## Task description
Look through the entries below, please, and copy every line with the word "COVID".

(Information)

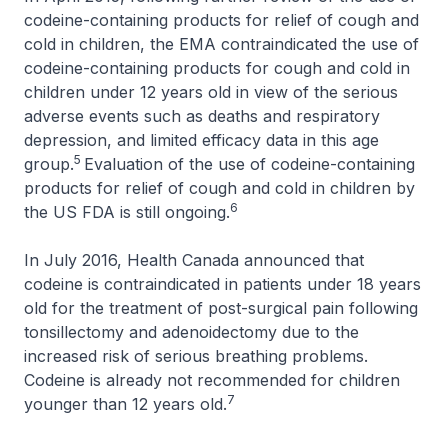
codeine-containing products for relief of cough and
cold in children, the EMA contraindicated the use of
codeine-containing products for cough and cold in
children under 12 years old in view of the serious
adverse events such as deaths and respiratory
depression, and limited efficacy data in this age
5
group.
Evaluation of the use of codeine-containing
products for relief of cough and cold in children by
6
the US FDA is still ongoing.
In July 2016, Health Canada announced that
codeine is contraindicated in patients under 18 years
old for the treatment of post-surgical pain following
tonsillectomy and adenoidectomy due to the
increased risk of serious breathing problems.
Codeine is already not recommended for children
7
younger than 12 years old.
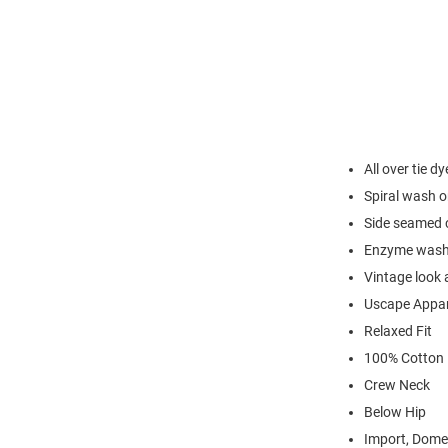
All over tie d
Spiral wash o
Side seamed c
Enzyme washe
Vintage look 
Uscape Appar
Relaxed Fit
100% Cotton 
Crew Neck
Below Hip
Import, Dome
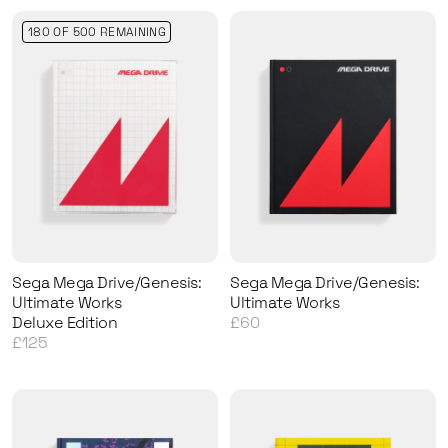
180 OF 500 REMAINING
Sega Mega Drive/Genesis:
Sega Mega Drive/Genesis:
Ultimate Works
Ultimate Works
Deluxe Edition
£60
£125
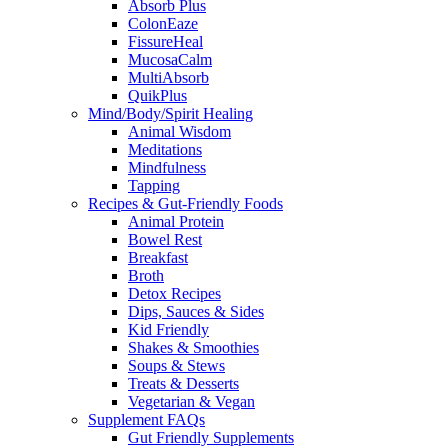
Absorb Plus
ColonEaze
FissureHeal
MucosaCalm
MultiAbsorb
QuikPlus
Mind/Body/Spirit Healing
Animal Wisdom
Meditations
Mindfulness
Tapping
Recipes & Gut-Friendly Foods
Animal Protein
Bowel Rest
Breakfast
Broth
Detox Recipes
Dips, Sauces & Sides
Kid Friendly
Shakes & Smoothies
Soups & Stews
Treats & Desserts
Vegetarian & Vegan
Supplement FAQs
Gut Friendly Supplements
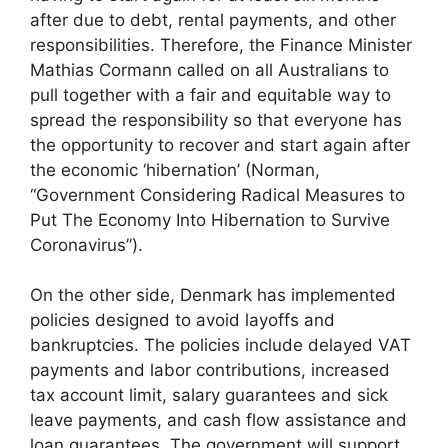
after due to debt, rental payments, and other
responsibilities. Therefore, the Finance Minister
Mathias Cormann called on all Australians to
pull together with a fair and equitable way to
spread the responsibility so that everyone has
the opportunity to recover and start again after
the economic ‘hibernation’ (Norman,
“Government Considering Radical Measures to
Put The Economy Into Hibernation to Survive
Coronavirus”).
On the other side, Denmark has implemented
policies designed to avoid layoffs and
bankruptcies. The policies include delayed VAT
payments and labor contributions, increased
tax account limit, salary guarantees and sick
leave payments, and cash flow assistance and
loan guarantees. The government will support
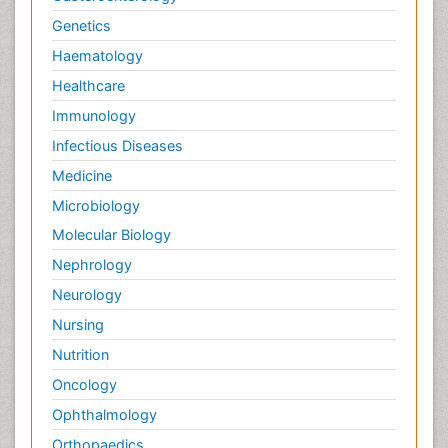
Protein_Biochemistry
Genetics
RNA Biology
Haematology
Reproductive immunology
Healthcare
Signalling Pathways
Immunology
Single-Cell Biochemistry
Infectious Diseases
Soil_Biochemistry
Medicine
Spectroscopic Probes
Microbiology
Stem Cell Biology
Molecular Biology
Structure-Based Drug Design
Nephrology
Subtilase cytotoxin
Neurology
Surface Attachment of the Biological Elements
Nursing
Surface Plasmon Resonance
Nutrition
Targeted therapy
Oncology
Toxicokinetics And Toxicodynamics
Ophthalmology
Transducers
Orthopaedics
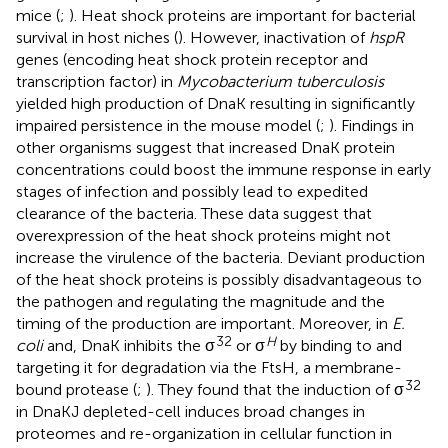
mice (
;
). Heat shock proteins are important for bacterial
survival in host niches (
). However, inactivation of
hspR
genes (encoding heat shock protein receptor and
transcription factor) in
Mycobacterium tuberculosis
yielded high production of DnaK resulting in significantly
impaired persistence in the mouse model (
;
). Findings in
other organisms suggest that increased DnaK protein
concentrations could boost the immune response in early
stages of infection and possibly lead to expedited
clearance of the bacteria. These data suggest that
overexpression of the heat shock proteins might not
increase the virulence of the bacteria. Deviant production
of the heat shock proteins is possibly disadvantageous to
the pathogen and regulating the magnitude and the
timing of the production are important. Moreover, in
E.
32
H
coli
and, DnaK inhibits the σ
or σ
by binding to and
targeting it for degradation via the FtsH, a membrane-
32
bound protease (
;
). They found that the induction of σ
in DnaKJ depleted-cell induces broad changes in
proteomes and re-organization in cellular function in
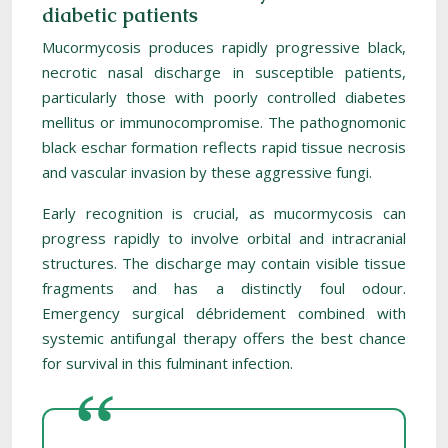
diabetic patients
Mucormycosis produces rapidly progressive black,
necrotic nasal discharge in susceptible patients,
particularly those with poorly controlled diabetes
mellitus or immunocompromise. The pathognomonic
black eschar formation reflects rapid tissue necrosis
and vascular invasion by these aggressive fungi.
Early recognition is crucial, as mucormycosis can
progress rapidly to involve orbital and intracranial
structures. The discharge may contain visible tissue
fragments and has a distinctly foul odour.
Emergency surgical débridement combined with
systemic antifungal therapy offers the best chance
for survival in this fulminant infection.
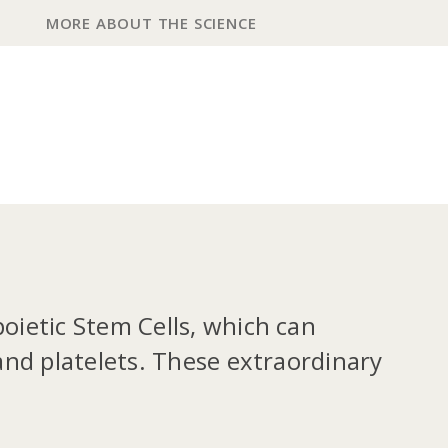
MORE ABOUT THE SCIENCE
poietic Stem Cells, which can
 and platelets. These extraordinary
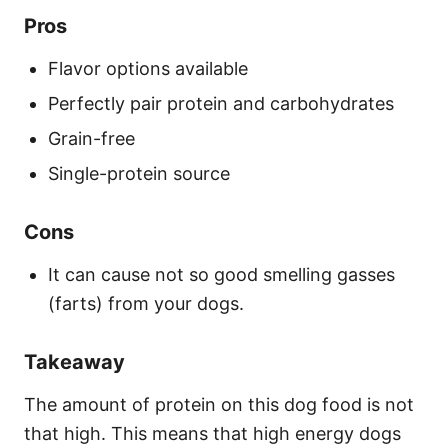
Pros
Flavor options available
Perfectly pair protein and carbohydrates
Grain-free
Single-protein source
Cons
It can cause not so good smelling gasses
(farts) from your dogs.
Takeaway
The amount of protein on this dog food is not
that high. This means that high energy dogs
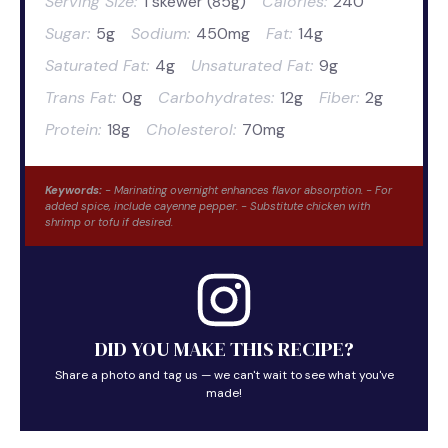
Serving Size:
1 skewer (85g)
Calories:
240
Sugar:
5g
Sodium:
450mg
Fat:
14g
Saturated Fat:
4g
Unsaturated Fat:
9g
Trans Fat:
0g
Carbohydrates:
12g
Fiber:
2g
Protein:
18g
Cholesterol:
70mg
Keywords:
- Marinating overnight enhances flavor absorption. - For
added spice, include cayenne pepper. - Substitute chicken with
shrimp or tofu if desired.
DID YOU MAKE THIS RECIPE?
Share a photo and tag us — we can't wait to see what you've
made!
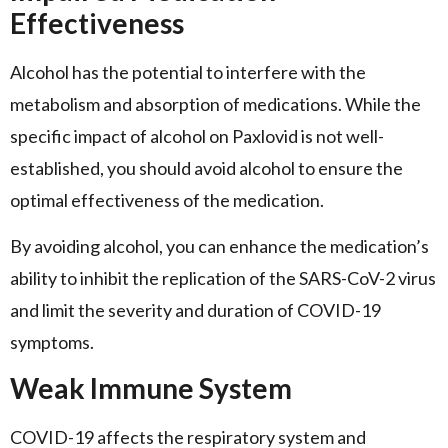
Effectiveness
Alcohol has the potential to interfere with the
metabolism and absorption of medications. While the
specific impact of alcohol on Paxlovid is not well-
established, you should avoid alcohol to ensure the
optimal effectiveness of the medication.
By avoiding alcohol, you can enhance the medication’s
ability to inhibit the replication of the SARS-CoV-2 virus
and limit the severity and duration of COVID-19
symptoms.
Weak Immune System
COVID-19 affects the respiratory system and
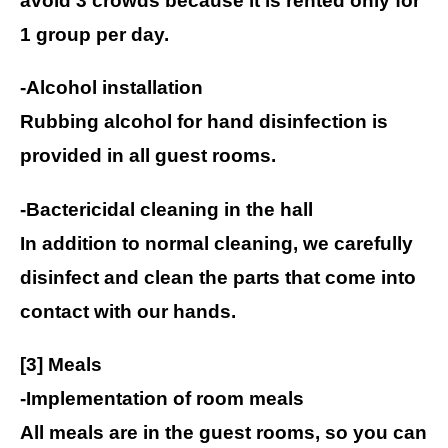
avoid 3 crowds because it is rented only for
1 group per day.
-Alcohol installation
Rubbing alcohol for hand disinfection is
provided in all guest rooms.
-Bactericidal cleaning in the hall
In addition to normal cleaning, we carefully
disinfect and clean the parts that come into
contact with our hands.
[3] Meals
-Implementation of room meals
All meals are in the guest rooms, so you can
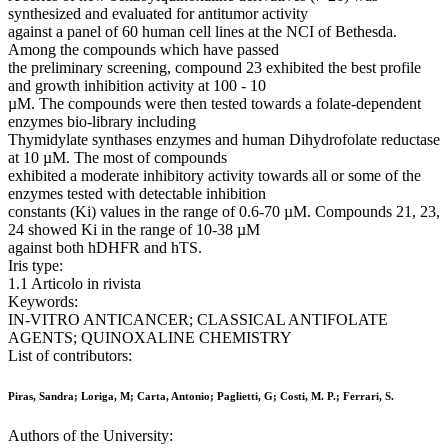
synthesized and evaluated for antitumor activity
against a panel of 60 human cell lines at the NCI of Bethesda.
Among the compounds which have passed
the preliminary screening, compound 23 exhibited the best profile
and growth inhibition activity at 100 - 10
µM. The compounds were then tested towards a folate-dependent
enzymes bio-library including
Thymidylate synthases enzymes and human Dihydrofolate reductase
at 10 µM. The most of compounds
exhibited a moderate inhibitory activity towards all or some of the
enzymes tested with detectable inhibition
constants (Ki) values in the range of 0.6-70 µM. Compounds 21, 23,
24 showed Ki in the range of 10-38 µM
against both hDHFR and hTS.
Iris type:
1.1 Articolo in rivista
Keywords:
IN-VITRO ANTICANCER; CLASSICAL ANTIFOLATE
AGENTS; QUINOXALINE CHEMISTRY
List of contributors:
Piras, Sandra; Loriga, M; Carta, Antonio; Paglietti, G; Costi, M. P.; Ferrari, S.
Authors of the University:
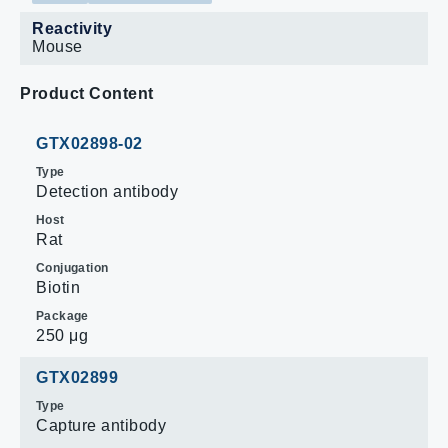
Reactivity
Mouse
Product Content
GTX02898-02
Type
Detection antibody
Host
Rat
Conjugation
Biotin
Package
250 μg
GTX02899
Type
Capture antibody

(End Information)

## Exercise solution
and limit the severity and duration of COVID-19
COVID-19 affects the respiratory system and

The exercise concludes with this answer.